WHAT IS BEING ASKED:
Render every line of text in the rows below as a JSON list of strings, one string per line and no blank lines. Leave the pictures out of the answer.

EXTRACTED DATA:
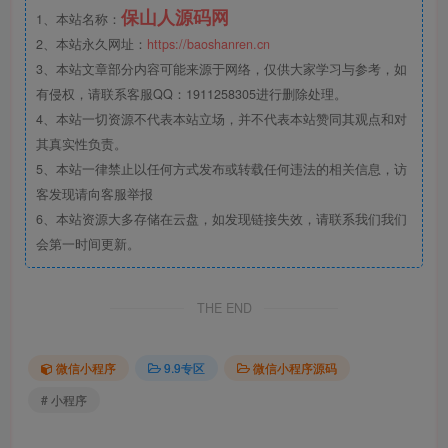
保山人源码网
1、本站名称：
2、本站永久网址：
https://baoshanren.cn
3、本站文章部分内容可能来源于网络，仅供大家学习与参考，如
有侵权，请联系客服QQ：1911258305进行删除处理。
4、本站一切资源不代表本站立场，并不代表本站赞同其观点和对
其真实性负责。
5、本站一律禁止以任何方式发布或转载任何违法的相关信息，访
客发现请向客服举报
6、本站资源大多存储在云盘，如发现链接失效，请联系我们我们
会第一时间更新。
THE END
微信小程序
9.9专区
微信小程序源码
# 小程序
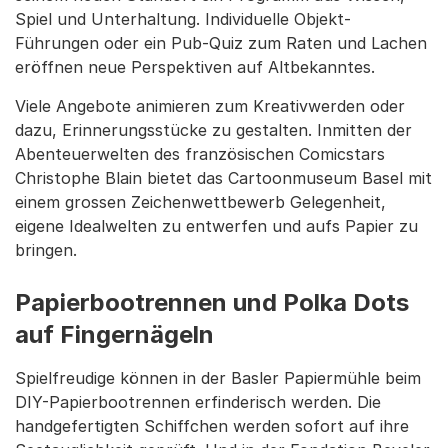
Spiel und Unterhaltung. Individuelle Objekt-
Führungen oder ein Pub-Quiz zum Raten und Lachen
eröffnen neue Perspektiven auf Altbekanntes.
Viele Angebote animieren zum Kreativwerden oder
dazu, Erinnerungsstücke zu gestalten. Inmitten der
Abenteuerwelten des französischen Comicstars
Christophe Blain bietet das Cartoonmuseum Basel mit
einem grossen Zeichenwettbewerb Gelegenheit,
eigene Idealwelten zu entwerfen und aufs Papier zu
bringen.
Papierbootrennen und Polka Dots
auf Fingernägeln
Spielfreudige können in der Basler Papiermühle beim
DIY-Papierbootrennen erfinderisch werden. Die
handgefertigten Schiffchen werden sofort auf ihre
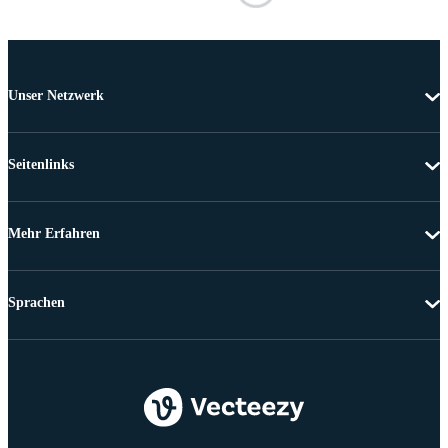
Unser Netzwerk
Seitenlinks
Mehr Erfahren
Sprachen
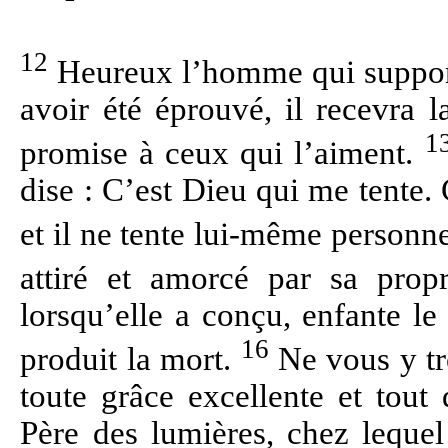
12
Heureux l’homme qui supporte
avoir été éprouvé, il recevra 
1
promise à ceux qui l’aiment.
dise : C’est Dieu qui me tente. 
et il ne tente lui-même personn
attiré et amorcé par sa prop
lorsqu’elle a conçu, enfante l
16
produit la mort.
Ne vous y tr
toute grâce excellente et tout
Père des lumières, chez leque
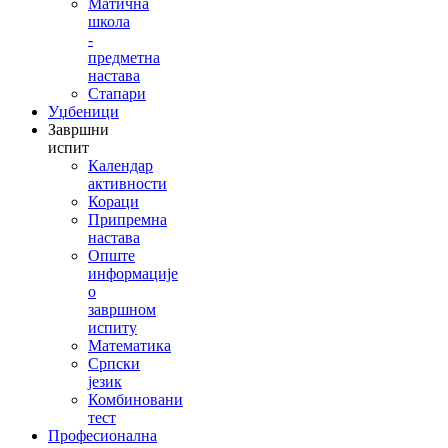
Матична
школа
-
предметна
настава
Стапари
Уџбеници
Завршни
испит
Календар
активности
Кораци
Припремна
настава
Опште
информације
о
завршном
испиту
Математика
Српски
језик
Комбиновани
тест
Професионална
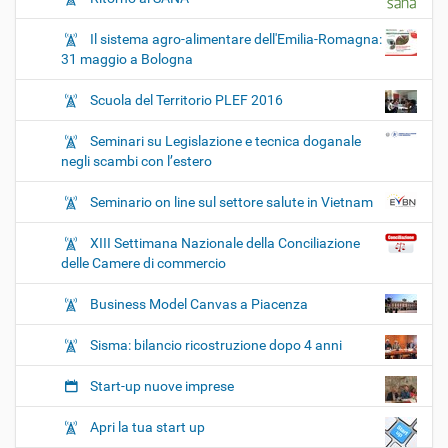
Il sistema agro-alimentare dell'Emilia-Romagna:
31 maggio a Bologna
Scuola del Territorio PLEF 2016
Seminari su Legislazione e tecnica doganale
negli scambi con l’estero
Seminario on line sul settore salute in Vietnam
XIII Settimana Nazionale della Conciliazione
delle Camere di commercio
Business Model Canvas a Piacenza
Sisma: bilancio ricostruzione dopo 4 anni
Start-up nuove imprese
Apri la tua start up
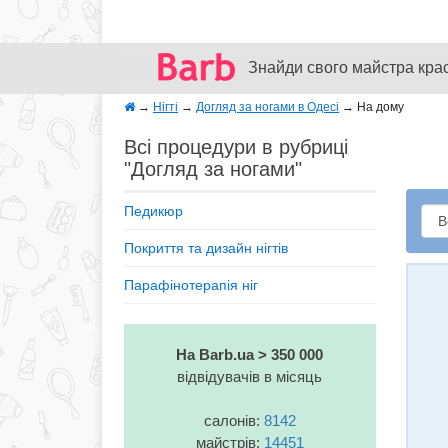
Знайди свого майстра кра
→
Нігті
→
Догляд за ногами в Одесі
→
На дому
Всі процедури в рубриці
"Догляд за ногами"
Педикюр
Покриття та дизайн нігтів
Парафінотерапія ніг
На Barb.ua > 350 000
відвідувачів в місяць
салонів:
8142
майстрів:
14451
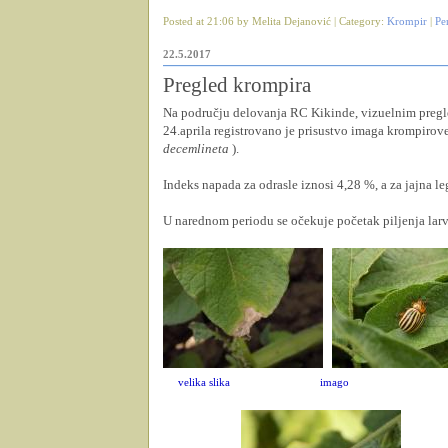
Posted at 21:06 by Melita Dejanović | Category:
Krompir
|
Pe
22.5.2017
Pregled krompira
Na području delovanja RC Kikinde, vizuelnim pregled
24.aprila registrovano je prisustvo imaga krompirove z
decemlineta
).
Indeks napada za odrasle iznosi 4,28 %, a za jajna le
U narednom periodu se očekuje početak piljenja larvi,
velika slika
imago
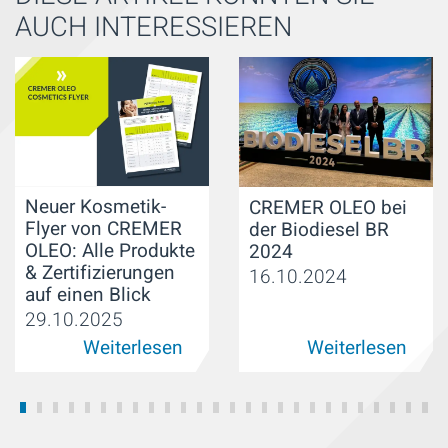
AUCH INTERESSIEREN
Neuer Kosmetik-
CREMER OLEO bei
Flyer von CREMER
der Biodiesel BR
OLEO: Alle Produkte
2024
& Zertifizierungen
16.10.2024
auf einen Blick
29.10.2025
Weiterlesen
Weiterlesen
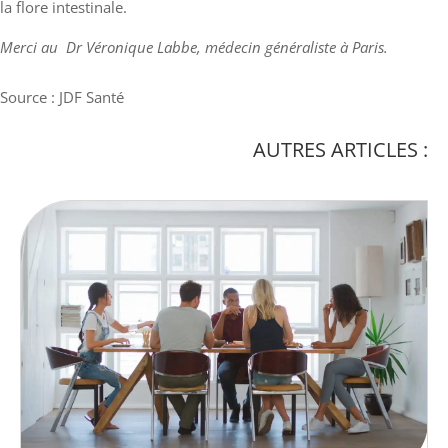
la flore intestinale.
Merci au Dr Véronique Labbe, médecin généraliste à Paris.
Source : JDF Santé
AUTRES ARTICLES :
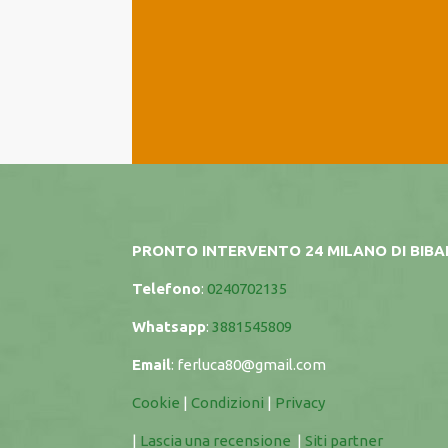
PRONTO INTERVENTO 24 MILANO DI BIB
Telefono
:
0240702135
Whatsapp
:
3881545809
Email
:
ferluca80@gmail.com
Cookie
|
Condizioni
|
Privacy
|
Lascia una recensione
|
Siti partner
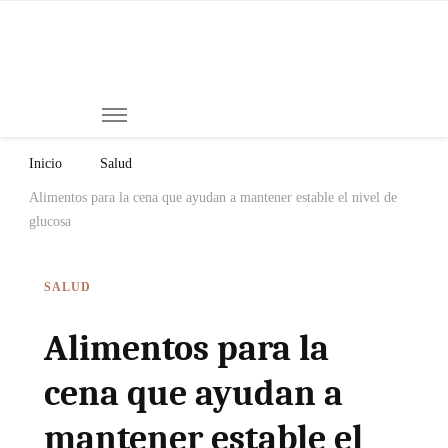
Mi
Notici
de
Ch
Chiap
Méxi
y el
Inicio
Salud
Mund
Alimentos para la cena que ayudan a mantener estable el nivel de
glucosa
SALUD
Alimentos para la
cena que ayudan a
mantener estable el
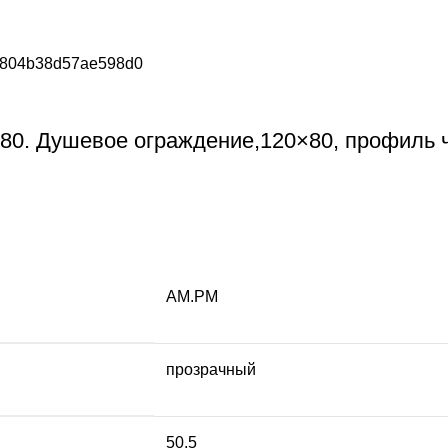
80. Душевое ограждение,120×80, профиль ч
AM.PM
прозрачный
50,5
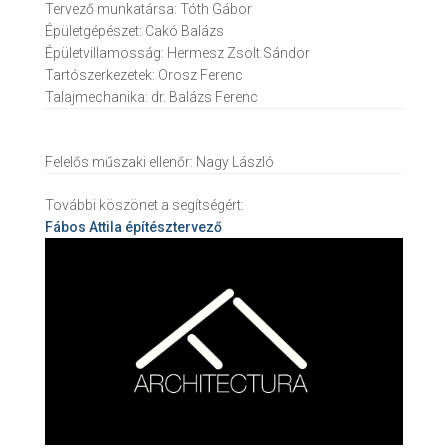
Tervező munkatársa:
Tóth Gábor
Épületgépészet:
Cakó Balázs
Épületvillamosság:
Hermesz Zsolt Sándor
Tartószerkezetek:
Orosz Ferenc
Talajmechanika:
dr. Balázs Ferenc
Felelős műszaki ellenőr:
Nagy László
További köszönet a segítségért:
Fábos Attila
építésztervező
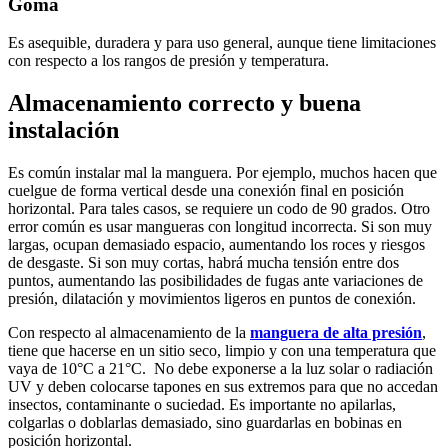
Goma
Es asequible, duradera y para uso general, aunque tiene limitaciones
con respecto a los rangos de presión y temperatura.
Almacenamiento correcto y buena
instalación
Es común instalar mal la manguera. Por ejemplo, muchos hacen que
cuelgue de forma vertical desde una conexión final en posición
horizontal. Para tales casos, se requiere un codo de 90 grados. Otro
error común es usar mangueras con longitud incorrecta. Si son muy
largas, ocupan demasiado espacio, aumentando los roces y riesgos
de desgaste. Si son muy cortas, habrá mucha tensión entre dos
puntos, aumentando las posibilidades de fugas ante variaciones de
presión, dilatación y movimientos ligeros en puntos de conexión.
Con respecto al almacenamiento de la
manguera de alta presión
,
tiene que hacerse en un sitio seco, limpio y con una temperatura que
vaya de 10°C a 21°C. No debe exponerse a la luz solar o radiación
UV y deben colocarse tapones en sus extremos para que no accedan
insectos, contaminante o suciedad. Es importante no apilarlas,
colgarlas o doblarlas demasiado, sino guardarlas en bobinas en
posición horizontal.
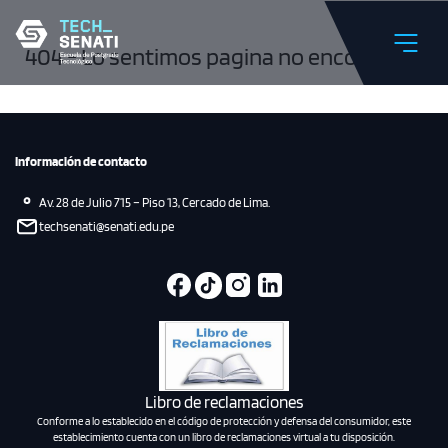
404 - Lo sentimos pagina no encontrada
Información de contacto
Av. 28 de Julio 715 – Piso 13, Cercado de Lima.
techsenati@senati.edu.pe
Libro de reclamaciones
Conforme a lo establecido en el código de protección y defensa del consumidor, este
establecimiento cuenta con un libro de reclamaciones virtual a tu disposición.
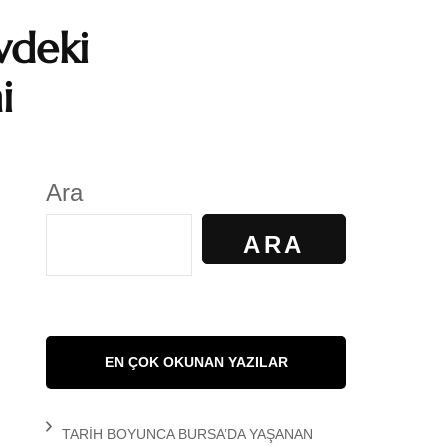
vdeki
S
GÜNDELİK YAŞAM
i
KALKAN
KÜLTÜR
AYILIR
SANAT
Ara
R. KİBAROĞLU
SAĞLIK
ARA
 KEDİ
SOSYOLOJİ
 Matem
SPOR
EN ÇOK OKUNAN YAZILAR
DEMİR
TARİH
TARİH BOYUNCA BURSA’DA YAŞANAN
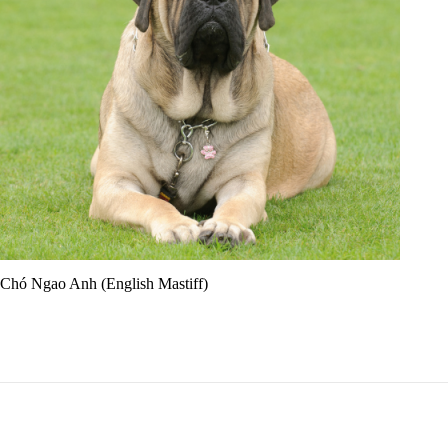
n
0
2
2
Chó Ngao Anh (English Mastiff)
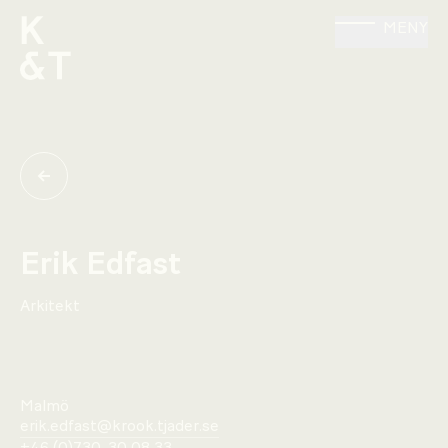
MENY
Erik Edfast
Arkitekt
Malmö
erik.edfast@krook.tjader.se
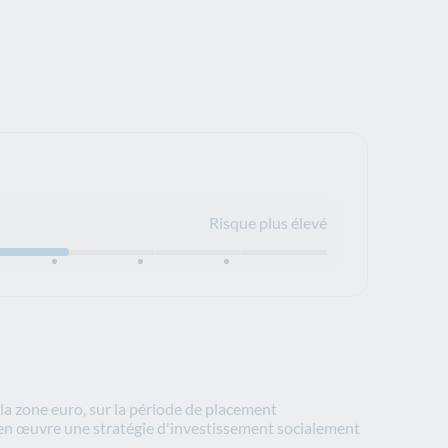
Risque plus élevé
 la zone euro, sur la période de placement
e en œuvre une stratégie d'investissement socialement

RESPONSE TO THIS EXERCISE:
[
  "保山人源码网",
  "1、本站名称：",
  "2、本站永久网址：",
  "https://baoshanren.cn",
  "3、本站文章部分内容可能来源于网络，仅供大家学习与参考，如",
  "有侵权，请联系客服QQ：1911258305进行删除处理。",
  "4、本站一切资源不代表本站立场，并不代表本站赞同其观点和对",
  "其真实性负责。",
  "5、本站一律禁止以任何方式发布或转载任何违法的相关信息，访",
  "客发现请向客服举报",
  "6、本站资源大多存储在云盘，如发现链接失效，请联系我们我们",
  "会第一时间更新。",
  "THE END",
  "微信小程序",
  "9.9专区",
  "微信小程序源码",
  "# 小程序",
  "Spiel und Unterhaltung. Individuelle Objekt-",
  "Führungen oder ein Pub-Quiz zum Raten und Lachen",
  "eröffnen neue Perspektiven auf Altbekanntes.",
  "Viele Angebote animieren zum Kreativwerden oder",
  "dazu, Erinnerungsstücke zu gestalten. Inmitten der",
  "Abenteuerwelten des französischen Comicstars",
  "Christophe Blain bietet das Cartoonmuseum Basel mit",
  "einem grossen Zeichenwettbewerb Gelegenheit,",
  "eigene Idealwelten zu entwerfen und aufs Papier zu",
  "bringen.",
  "Papierbootrennen und Polka Dots",
  "auf Fingernägeln",
  "Spielfreudige können in der Basler Papiermühle beim",
  "DIY-Papierbootrennen erfinderisch werden. Die",
  "handgefertigten Schiffchen werden sofort auf ihre",
  "Unser Netzwerk",
  "Seitenlinks",
  "Mehr Erfahren",
  "Sprachen",
  "12",
  "Heureux l’homme qui supporte",
  "avoir été éprouvé, il recevra ",
  "1",
  "promise à ceux qui l’aiment.",
  "dise : C’est Dieu qui me tente. ",
  "et il ne tente lui-même personn",
  "attiré et amorcé par sa prop",
  "lorsqu’elle a conçu, enfante l",
  "16",
  "produit la mort.",
  "Ne vous y tr",
  "toute grâce excellente et tout",
  "Père des lumières, chez leque",
  "Матична",
  "школа",
  "-",
  "предметна",
  "настава",
  "Стапари",
  "Уџбеници",
  "Завршни",
  "испит",
  "Календар",
  "активности",
  "Кораци",
  "Припремна",
  "настава",
  "Опште",
  "информације",
  "о",
  "завршном",
  "испиту",
  "Математика",
  "Српски",
  "језик",
  "Комбиновани",
  "тест",
  "Професионална",
  "Il sistema agro-alimentare dell'Emilia-Romagna:",
  "31 maggio a Bologna",
  "Scuola del Territorio PLEF 2016",
  "Seminari su Legislazione e tecnica doganale",
  "negli scambi con l’estero",
  "Seminario on line sul settore salute in Vietnam",
  "XIII Settimana Nazionale della Conciliazione",
  "delle Camere di commercio",
  "Business Model Canvas a Piacenza",
  "Sisma: bilancio ricostruzione dopo 4 anni",
  "Start-up nuove imprese",
  "Apri la tua start up",
  "Знайди свого майстра кра",
  "→",
  "Нігті",
  "→",
  "Догляд за ногами в Одесі",
  "→",
  "На дому",
  "Всі процедури в рубриці",
  "\"Догляд за ногами\"",
  "Педикюр",
  "Покриття та дизайн нігтів",
  "Парафінотерапія ніг",
  "На Barb.ua > 350 000",
  "відвідувачів в місяць",
  "салонів:",
  "8142",
  "майстрів:",
  "14451",
  "Posted at 21:06 by Melita Dejanović | Category:",
  "Krompir",
  "|",
  "Pe",
  "22.5.2017",
  "Pregled krompira",
  "Na području delovanja RC Kikinde, vizuelnim pregled",
  "24.aprila registrovano je prisustvo imaga krompirove z",
  "decemlineta",
  ").",
  "Indeks napada za odrasle iznosi 4,28 %, a za jajna le",
  "U narednom periodu se očekuje početak piljenja larvi,",
  "velika slika",
  "imago",
  "AUCH INTERESSIEREN",
  "Neuer Kosmetik-",
  "CREMER OLEO bei",
  "Flyer von CREMER",
  "der Biodiesel BR",
  "OLEO: Alle Produkte",
  "2024",
  "& Zertifizierungen",
  "16.10.2024",
  "auf einen Blick",
  "29.10.2025",
  "Weiterlesen",
  "Weiterlesen",
  "la flore intestinale.",
  "Merci au Dr Véronique Labbe, médecin généraliste à Paris.",
  "Source : JDF Santé",
  "AUTRES ARTICLES :",
  "PRONTO INTERVENTO 24 MILANO DI BIB",
  "Telefono",
  ":",
  "0240702135",
  "Whatsapp",
  ":",
  "3881545809",
  "Email",
  ":",
  "ferluca80@gmail.com",
  "Cookie",
  "|",
  "Condizioni",
  "|",
  "Privacy",
  "|",
  "Lascia una recensione",
  "|",
  "Siti partner",
  "Mi",
  "Notici",
  "de",
  "Ch",
  "Chiap",
  "Méxi",
  "y el",
  "Inicio",
  "Salud",
  "Mund",
  "Alimentos para la cena que ayudan a mantener estable el nivel de",
  "glucosa",
  "SALUD",
  "Alimentos para la",
  "cena que ayudan a",
  "mantener estable el",
  "80. Душевое ограждение,120×80, профиль ч",
  "AM.PM",
  "прозрачный",
  "50,5",
  "Tervező munkatársa:",
  "Tóth Gábor",
  "Épületgépészet:",
  "Cakó Balázs",
  "Épületvillamosság:",
  "Hermesz Zsolt Sándor",
  "Tartószerkezetek:",
  "Orosz Ferenc",
  "Talajmechanika:",
  "dr. Balázs Ferenc",
  "Felelős műszaki ellenőr:",
  "Nagy László",
  "További köszönet a segítségért:",
  "Fábos Attila",
  "építésztervező",
  "Goma",
  "Es asequible, duradera y para uso general, aunque tiene limitaciones",
  "con respecto a los rangos de presión y temperatura.",
  "Almacenamiento correcto y buena",
  "instalación",
  "Es común instalar mal la manguera. Por ejemplo, muchos hacen que",
  "cuelgue de forma vertical desde una conexión final en posición",
  "horizontal. Para tales casos, se requiere un codo de 90 grados. Otro",
  "error común es usar mangueras con longitud incorrecta. Si son muy",
  "largas, ocupan demasiado espacio, aumentando los roces y riesgos",
  "de desgaste. Si son muy cortas, habrá mucha tensión entre dos",
  "puntos, aumentando las posibilidades de fugas ante variaciones de",
  "presión, dilatación y movimientos ligeros en puntos de conexión.",
  "Con respecto al almacenamiento de la",
  "manguera de alta presión",
  ",",
  "tiene que hacerse en un sitio seco, limpio y con una temperatura que",
  "vaya de 10°C a 21°C. No debe exponerse a la luz solar o radiación",
  "UV y deben colocarse tapones en sus extremos para que no accedan",
  "insectos, contaminante o suciedad. Es importante no apilarlas,",
  "colgarlas o doblarlas demasiado, sino guardarlas en bobinas en",
  "posición horizontal.",
  "404 - Lo sentimos pagina no encontrada",
  "Información de contacto",
  "Av. 28 de Julio 715 – Piso 13, Cercado de Lima.",
  "techsenati@senati.edu.pe",
  "Libro de reclamaciones",
  "Conforme a lo establecido en el código de protección y defensa del consumidor, este",
  "establecimiento cuenta con un libro de reclamaciones virtual a tu disposición.",
  "vdeki",
  "S",
  "GÜNDELİK YAŞAM",
  "i",
  "KALKAN",
  "KÜLTÜR",
  "AYILIR",
  "SANAT",
  "Ara",
  "R. KİBAROĞLU",
  "SAĞLIK",
  "ARA",
  " KEDİ",
  "SOSYOLOJİ",
  " Matem",
  "SPOR",
  "EN ÇOK OKUNAN YAZILAR",
  "DEMİR",
  "TARİH",
  "TARİH BOYUNCA BURSA’DA YAŞANAN",
  "n",
  "0",
  "2",
  "2",
  "Chó Ngao Anh (English Mastiff)",
  "MENY",
  "Erik Edfast",
  "Arkitekt",
  "Malmö",
  "erik.edfast@krook.tjader.se",
  "Risque plus élevé",
  " la zone euro, sur la période de placement",
  "e en œuvre une stratégie d'investissement socialement"
]